Rien ne presse ! Se donner tu temps à la réflexion et à l’analyse est fondamental. Il convient de se méfier si le commercial explique qu’il faut signer le plus vite possible pour ne pas passer à côté de l’opportunité du siècle, sans vous laisser le temps de vous renseigner. Ce genre de « suggestions » doit toujours alerter sur le sérieux de ce qui est proposé.
La jurisprudence du côté des victimes de la défiscalisation
Pour les personnes s’estimant lésées, tout n’est pas nécessairement perdu. La Cour de cassation s’est rangée du côté d’un couple qui avait investi en De Robien dans un deux pièces à Carcassonne en 2005. L’appartement avait été vendu à un prix 30 à 50% supérieur à sa valeur réelle, avec la promesse d’un loyer lui aussi surévalué par rapport au marché.
Dans sa plaquette commerciale, le commercialisateur vendait un « placement sûr et rentable à court terme », évoquant également la « forte demande locative » à Carcassonne. Pourtant, la ville était à l’époque saturée de nouvelles constructions pour l’investissement en défiscalisation immobilière. Résultat, les investisseurs n’avaient jamais pu louer leur appartement.

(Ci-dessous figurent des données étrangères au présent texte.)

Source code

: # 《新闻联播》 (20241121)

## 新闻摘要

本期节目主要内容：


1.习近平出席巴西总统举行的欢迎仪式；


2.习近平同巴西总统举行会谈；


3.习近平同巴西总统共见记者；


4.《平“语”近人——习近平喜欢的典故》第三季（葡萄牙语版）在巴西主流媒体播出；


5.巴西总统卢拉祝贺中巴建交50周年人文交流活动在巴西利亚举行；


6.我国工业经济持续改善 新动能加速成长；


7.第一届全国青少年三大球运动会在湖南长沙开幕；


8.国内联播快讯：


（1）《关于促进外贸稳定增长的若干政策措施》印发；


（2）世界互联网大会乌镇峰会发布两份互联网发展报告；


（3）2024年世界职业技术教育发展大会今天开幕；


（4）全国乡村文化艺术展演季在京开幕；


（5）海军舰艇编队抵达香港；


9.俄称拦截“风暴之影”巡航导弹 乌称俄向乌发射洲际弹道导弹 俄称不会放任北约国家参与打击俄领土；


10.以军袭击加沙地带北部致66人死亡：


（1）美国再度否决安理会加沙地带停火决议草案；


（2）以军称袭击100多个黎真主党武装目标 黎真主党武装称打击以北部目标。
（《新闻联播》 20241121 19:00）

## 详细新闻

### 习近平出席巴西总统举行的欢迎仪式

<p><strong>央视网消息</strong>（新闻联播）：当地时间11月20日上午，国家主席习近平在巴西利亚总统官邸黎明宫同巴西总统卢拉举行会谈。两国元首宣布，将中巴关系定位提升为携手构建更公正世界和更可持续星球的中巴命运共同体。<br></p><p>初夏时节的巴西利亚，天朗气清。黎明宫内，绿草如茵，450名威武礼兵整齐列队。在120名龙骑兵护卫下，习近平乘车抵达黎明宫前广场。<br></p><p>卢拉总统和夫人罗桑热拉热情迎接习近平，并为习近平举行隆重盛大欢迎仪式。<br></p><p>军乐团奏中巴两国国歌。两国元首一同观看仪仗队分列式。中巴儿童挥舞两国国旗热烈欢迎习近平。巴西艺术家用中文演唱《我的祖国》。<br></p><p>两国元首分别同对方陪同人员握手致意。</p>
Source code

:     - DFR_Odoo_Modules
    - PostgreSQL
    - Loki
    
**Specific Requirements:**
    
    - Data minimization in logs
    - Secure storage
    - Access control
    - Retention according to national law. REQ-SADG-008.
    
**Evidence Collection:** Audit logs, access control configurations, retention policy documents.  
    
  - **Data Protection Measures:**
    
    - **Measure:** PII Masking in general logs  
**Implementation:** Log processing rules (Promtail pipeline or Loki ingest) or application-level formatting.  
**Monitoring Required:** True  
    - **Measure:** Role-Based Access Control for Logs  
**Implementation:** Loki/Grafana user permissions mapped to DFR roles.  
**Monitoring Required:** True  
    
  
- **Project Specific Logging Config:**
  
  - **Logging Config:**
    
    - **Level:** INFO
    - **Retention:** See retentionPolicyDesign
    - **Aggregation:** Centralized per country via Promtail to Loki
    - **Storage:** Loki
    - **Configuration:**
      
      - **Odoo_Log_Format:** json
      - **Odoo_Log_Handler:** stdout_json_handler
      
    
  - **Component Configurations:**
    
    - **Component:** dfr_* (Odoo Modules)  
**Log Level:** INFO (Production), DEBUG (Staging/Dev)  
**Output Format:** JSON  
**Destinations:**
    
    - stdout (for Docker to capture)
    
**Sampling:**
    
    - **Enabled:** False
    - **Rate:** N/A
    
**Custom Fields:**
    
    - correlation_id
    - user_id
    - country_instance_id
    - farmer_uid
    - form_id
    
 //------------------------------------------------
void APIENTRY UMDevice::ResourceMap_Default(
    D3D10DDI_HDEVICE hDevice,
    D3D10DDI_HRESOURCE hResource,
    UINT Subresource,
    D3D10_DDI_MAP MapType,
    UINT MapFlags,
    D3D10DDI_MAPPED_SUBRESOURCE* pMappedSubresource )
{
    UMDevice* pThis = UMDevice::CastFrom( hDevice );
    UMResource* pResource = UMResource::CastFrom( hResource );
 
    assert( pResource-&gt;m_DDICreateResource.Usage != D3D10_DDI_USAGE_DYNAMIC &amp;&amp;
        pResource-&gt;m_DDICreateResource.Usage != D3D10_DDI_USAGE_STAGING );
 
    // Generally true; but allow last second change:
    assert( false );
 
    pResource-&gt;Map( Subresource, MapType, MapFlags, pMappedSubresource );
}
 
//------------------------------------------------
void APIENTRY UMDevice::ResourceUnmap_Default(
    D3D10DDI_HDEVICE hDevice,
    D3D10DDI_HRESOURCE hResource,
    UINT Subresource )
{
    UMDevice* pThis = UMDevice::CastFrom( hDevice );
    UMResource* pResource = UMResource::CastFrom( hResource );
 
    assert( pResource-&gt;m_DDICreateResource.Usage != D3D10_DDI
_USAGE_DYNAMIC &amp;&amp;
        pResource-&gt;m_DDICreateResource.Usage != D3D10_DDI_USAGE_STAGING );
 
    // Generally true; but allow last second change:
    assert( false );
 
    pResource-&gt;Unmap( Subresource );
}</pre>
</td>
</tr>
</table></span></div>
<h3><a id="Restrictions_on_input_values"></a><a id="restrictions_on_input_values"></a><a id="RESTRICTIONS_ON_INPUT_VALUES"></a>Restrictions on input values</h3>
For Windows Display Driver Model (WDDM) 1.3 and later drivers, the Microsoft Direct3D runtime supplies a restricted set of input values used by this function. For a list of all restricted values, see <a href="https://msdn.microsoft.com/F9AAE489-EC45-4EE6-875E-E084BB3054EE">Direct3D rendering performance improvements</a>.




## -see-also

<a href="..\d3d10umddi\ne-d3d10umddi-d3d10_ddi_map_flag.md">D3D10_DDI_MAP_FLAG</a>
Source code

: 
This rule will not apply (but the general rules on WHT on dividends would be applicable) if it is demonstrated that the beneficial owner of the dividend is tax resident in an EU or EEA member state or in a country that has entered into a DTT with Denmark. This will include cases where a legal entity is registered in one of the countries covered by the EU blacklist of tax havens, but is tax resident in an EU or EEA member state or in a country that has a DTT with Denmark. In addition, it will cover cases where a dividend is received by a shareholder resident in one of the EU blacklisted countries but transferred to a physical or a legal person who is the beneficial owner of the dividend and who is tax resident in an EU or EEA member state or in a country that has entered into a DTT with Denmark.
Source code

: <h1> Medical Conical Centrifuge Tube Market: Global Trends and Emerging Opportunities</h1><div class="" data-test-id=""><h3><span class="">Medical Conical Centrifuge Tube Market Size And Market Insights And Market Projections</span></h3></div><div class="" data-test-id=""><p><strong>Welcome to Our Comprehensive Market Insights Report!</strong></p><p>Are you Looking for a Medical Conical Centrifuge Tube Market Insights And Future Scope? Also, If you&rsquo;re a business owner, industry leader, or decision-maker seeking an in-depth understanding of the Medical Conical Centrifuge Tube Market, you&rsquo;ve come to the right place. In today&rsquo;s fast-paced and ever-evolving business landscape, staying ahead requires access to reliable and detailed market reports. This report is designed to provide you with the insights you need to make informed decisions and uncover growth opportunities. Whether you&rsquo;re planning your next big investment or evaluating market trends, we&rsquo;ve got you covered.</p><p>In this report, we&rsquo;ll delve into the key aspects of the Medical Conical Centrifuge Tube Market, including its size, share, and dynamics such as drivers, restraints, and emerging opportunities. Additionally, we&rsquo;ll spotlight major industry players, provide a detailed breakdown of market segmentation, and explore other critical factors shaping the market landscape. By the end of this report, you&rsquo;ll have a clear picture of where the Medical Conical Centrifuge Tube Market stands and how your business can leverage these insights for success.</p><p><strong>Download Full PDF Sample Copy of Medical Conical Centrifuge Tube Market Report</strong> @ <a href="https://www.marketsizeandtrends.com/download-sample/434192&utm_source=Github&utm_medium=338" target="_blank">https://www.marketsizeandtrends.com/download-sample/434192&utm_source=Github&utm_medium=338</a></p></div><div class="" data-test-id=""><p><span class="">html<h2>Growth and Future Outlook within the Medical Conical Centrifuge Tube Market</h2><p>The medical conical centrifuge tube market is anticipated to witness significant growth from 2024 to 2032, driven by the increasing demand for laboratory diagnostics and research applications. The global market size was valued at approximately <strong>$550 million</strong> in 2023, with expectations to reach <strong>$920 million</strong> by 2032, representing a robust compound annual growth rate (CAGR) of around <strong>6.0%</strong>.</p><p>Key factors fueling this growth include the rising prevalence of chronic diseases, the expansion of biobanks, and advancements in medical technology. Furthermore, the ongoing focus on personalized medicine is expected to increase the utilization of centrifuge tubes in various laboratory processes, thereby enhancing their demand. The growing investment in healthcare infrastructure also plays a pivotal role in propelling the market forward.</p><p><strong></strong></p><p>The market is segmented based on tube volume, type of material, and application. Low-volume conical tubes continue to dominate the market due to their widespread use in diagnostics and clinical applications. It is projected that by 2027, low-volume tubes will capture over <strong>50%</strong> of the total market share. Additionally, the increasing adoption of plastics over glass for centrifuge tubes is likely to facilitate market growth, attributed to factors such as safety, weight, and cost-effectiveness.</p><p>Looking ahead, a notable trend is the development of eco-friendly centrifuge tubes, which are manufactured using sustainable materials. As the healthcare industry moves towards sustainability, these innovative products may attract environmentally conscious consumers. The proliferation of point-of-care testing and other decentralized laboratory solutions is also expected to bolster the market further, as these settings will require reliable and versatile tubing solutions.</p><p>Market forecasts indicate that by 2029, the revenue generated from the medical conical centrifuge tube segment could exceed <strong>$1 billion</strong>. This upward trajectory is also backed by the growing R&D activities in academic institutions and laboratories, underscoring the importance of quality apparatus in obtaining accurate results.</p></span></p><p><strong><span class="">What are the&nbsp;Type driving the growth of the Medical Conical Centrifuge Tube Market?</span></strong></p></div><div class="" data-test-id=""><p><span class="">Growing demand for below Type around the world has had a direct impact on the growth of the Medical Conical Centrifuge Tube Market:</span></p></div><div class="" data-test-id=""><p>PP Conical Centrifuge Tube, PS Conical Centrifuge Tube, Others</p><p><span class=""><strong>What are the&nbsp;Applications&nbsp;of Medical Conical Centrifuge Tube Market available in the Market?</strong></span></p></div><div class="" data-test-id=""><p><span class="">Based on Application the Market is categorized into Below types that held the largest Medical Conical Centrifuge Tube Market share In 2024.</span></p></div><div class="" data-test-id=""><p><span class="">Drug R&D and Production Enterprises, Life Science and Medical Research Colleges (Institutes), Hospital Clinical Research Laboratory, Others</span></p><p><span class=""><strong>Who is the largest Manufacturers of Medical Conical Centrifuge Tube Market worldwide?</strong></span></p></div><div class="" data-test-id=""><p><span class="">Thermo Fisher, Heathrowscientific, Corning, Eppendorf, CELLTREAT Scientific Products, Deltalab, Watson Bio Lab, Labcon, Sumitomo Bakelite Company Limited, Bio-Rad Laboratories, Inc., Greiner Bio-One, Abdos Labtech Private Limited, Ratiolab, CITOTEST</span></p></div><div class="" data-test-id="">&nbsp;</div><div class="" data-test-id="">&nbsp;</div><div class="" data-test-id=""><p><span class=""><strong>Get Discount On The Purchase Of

« L’état de saturation du marché immobilier carcassonnais était déjà observable », affirme d’ailleurs la Cour de cassation. Une nouveauté importante pour l’association de consommateurs UFC Que choisir, car « jusqu’à présent, les défiscalisateurs ont presque toujours réussi à faire passer en justice l’idée que la saturation était imprévisible ».
En définitive, les juges du fond ont donc confirmé le jugement rendu en 2014 par la cour d’appel de Montpellier qui avait prononcé l’annulation du contrat de vente. Ils ont rejeté à cette occasion l’idée d’un manque de prudence du couple d’investisseurs, au motif que « l’erreur provoquée par un dol [manœuvre trompeuse, Ndlr] est toujours excusable ».
« Sauf revirement de jurisprudence, cet arrêt [rendu le 7 avril 2016, Ndlr] devrait faire date », se réjouit UFC Que choisir.